Thompson fronted the Melbourne Magistrates’ Court on Wednesday afternoon on a string of charges. The Geelong premiership coach is fighting three drug trafficking charges and four drug possession charges after a raid on his Port Melbourne home last year.
Police allege they found a metal lock box containing the drugs MDMA, LSD and Xanax, along with Thompson’s DNA during the raid in January 2018.
Thompson was upfront with his history of drug use, but the 55-year-old was adamant that he never intended to sell any drugs.
“Ice, that’s it really. I was smoking too much,” Thompson told the court.
“I’m a drug taker, I’m sad that I am.
“But I never had any intention of selling any drugs.
Thompson also admitted to considering using LSD.

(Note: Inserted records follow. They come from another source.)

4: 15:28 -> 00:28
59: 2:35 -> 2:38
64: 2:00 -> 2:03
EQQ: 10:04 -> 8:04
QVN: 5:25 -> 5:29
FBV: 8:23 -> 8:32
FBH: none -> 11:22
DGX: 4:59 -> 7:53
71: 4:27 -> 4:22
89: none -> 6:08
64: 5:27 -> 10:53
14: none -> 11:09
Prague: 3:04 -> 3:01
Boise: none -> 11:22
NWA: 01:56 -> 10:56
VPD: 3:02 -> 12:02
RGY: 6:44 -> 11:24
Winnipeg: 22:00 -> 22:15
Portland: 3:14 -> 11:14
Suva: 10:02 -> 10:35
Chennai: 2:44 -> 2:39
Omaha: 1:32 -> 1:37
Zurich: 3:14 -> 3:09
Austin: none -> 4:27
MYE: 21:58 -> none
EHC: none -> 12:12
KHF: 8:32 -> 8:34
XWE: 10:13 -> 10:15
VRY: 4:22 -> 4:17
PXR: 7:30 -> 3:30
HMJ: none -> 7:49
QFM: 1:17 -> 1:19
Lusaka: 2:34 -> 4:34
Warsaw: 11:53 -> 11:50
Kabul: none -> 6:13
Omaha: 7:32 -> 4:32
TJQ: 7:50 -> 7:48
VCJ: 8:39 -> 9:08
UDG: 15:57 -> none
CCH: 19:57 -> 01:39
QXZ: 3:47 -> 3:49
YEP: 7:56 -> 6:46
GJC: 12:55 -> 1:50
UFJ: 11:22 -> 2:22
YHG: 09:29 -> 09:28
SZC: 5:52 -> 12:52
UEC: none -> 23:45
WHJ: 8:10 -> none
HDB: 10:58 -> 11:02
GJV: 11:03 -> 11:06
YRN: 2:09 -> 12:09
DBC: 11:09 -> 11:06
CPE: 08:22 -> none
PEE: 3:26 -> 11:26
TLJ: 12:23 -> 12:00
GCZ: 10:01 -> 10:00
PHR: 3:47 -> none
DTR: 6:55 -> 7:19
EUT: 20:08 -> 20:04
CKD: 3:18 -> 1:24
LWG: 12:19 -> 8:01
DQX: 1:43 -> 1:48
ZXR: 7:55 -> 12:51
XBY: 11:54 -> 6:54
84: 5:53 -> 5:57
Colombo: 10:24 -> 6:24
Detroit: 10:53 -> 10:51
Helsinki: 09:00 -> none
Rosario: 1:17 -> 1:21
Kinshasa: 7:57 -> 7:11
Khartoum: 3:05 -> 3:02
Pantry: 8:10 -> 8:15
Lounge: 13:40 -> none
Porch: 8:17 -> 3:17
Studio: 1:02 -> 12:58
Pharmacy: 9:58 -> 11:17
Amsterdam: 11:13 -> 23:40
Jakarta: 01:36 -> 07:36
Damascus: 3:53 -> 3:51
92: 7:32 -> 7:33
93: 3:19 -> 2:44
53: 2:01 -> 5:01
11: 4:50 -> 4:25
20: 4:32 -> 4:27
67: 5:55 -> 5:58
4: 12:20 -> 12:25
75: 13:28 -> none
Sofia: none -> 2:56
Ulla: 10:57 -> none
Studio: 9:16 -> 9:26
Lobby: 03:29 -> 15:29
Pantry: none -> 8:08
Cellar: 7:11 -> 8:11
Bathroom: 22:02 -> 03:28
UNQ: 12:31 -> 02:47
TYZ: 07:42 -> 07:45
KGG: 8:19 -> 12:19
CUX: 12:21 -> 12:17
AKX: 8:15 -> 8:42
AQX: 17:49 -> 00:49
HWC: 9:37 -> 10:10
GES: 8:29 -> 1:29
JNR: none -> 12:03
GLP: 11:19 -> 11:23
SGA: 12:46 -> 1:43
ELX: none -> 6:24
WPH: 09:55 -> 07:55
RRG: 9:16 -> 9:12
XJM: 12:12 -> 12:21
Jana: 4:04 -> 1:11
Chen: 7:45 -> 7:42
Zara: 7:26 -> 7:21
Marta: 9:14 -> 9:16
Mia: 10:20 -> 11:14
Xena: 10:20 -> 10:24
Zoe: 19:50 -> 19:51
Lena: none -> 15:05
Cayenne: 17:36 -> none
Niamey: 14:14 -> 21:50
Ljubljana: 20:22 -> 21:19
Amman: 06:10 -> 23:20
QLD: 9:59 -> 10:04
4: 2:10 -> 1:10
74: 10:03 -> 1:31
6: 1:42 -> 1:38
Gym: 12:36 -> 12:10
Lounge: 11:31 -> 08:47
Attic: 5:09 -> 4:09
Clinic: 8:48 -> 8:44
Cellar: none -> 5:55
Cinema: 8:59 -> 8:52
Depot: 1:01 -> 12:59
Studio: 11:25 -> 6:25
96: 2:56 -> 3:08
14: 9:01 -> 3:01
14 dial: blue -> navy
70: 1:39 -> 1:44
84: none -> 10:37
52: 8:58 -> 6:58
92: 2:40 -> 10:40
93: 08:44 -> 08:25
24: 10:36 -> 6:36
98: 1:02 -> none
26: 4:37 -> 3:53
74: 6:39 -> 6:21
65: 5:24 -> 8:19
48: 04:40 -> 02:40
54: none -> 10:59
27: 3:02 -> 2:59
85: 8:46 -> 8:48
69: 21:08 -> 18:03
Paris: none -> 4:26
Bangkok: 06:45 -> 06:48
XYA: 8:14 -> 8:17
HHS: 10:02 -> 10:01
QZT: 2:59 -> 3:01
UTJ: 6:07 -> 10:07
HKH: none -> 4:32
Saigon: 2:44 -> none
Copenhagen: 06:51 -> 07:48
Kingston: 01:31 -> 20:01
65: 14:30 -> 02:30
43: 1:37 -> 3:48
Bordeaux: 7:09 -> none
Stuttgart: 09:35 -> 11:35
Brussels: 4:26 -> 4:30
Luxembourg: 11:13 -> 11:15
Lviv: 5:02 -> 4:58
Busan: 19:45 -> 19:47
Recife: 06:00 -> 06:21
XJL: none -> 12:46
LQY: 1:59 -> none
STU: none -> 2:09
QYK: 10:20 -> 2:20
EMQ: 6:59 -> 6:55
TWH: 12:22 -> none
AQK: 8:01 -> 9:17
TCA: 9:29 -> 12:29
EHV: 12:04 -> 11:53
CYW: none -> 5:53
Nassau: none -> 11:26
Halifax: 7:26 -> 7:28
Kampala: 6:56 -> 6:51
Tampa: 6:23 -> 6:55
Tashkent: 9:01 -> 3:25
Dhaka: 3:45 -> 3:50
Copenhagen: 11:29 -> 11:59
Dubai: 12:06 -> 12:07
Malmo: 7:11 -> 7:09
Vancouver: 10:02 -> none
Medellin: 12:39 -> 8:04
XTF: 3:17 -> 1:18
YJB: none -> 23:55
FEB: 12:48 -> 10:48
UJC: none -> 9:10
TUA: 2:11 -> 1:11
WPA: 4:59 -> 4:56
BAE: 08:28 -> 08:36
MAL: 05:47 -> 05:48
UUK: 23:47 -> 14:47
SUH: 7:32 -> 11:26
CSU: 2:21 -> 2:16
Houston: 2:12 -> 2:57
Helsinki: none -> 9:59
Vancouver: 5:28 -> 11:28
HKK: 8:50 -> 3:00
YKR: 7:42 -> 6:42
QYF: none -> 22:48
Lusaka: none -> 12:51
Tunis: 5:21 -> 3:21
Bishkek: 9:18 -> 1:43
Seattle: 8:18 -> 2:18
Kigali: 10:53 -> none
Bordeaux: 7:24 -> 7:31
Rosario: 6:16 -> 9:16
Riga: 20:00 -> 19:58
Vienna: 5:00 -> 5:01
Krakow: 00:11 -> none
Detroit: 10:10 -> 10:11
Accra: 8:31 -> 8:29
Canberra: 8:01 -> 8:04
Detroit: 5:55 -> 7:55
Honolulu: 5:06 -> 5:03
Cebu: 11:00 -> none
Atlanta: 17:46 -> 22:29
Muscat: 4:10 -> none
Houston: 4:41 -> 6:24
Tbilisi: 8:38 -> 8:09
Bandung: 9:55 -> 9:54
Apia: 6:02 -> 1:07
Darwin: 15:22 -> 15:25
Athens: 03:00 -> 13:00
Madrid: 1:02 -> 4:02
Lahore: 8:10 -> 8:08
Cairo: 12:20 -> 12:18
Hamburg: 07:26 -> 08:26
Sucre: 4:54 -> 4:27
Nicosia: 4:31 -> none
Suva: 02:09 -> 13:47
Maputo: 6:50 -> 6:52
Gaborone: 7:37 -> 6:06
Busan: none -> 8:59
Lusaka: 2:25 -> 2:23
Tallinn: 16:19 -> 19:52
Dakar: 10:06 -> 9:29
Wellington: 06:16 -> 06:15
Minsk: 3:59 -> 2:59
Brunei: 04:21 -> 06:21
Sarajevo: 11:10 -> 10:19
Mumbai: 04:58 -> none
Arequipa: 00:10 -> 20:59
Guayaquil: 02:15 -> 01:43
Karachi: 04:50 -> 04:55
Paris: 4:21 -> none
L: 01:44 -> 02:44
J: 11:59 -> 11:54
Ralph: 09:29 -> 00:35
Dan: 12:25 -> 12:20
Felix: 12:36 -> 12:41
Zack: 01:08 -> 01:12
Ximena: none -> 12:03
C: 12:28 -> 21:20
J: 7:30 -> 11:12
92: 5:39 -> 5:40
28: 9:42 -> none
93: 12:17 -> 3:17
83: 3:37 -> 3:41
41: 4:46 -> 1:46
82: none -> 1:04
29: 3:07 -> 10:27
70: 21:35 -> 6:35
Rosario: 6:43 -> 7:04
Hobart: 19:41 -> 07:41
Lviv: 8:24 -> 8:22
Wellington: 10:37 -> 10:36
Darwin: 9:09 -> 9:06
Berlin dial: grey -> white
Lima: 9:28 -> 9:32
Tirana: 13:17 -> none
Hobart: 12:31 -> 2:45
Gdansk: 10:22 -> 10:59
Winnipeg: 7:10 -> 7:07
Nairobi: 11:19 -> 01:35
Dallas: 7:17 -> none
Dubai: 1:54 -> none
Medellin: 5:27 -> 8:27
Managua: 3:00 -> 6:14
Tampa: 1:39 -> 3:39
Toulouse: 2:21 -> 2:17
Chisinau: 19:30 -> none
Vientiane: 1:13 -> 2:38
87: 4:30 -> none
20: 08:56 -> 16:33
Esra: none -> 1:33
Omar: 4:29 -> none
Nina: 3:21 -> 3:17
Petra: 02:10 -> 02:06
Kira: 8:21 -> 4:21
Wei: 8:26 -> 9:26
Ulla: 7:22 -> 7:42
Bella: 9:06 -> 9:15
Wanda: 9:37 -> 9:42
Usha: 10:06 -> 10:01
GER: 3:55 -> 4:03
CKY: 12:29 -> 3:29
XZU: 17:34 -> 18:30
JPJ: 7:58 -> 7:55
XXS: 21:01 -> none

“I always wanted to take it but I didn’t have the guts,” he said.
Thompson cited the Essendon supplements saga – where Thompson was working as an assistant coach at the time of the scandal in 2012 – lead him down the path of drug use.
“Everything I believed in… was just in ruins,” the 55-year-old said.
“It was a difficult time. I left the industry where I worked in a bad way.
“I just couldn’t believe we could do that to a group of young men. I think about it every day… I’m still not over it.”
The 1993 premiership coach revealed that ice use was his way of dealing with the fallout of what happened.
“I don’t think I was addicted, it just masks the pain, I think less about the things that worry me,” he said.
Thompson said scales found in his home during the raid were used to weigh the drugs he was buying, in order to “make sure you got what you paid for”.
“I can’t believe I’m saying this,” Thompson said while shaking his head.
Thompson revealed how he had been smoking ice with Thomas Windsor, who he had struck a friendship with and suddenly allowed to live with him.
Thompson says he became reluctant about Windsor living with him.
“I knew he shouldn’t be there, but he broke me down,” Thompson said, describing Windsor as “a pretty scary bloke”.
“He is a lot tougher than me … I didn’t know how to get rid of him.”
Winsdor was jailed over the raid incident, having pleaded guilty to drug trafficking offences.
Thompson was challenged over claims he let Windsor live in his Port Melbourne home with relatively no questions asked.
“There’s a knock on the door, a bald, muscly tattoo man who you don’t know is invited into your house,” Sen Const. Roberts said.
Thompson replied: “It’s weird, hey.”
Thompson will learn his fate over drug trafficking charges in two weeks with Magistrate Duncan Reynolds to deliver his decision on 11th July.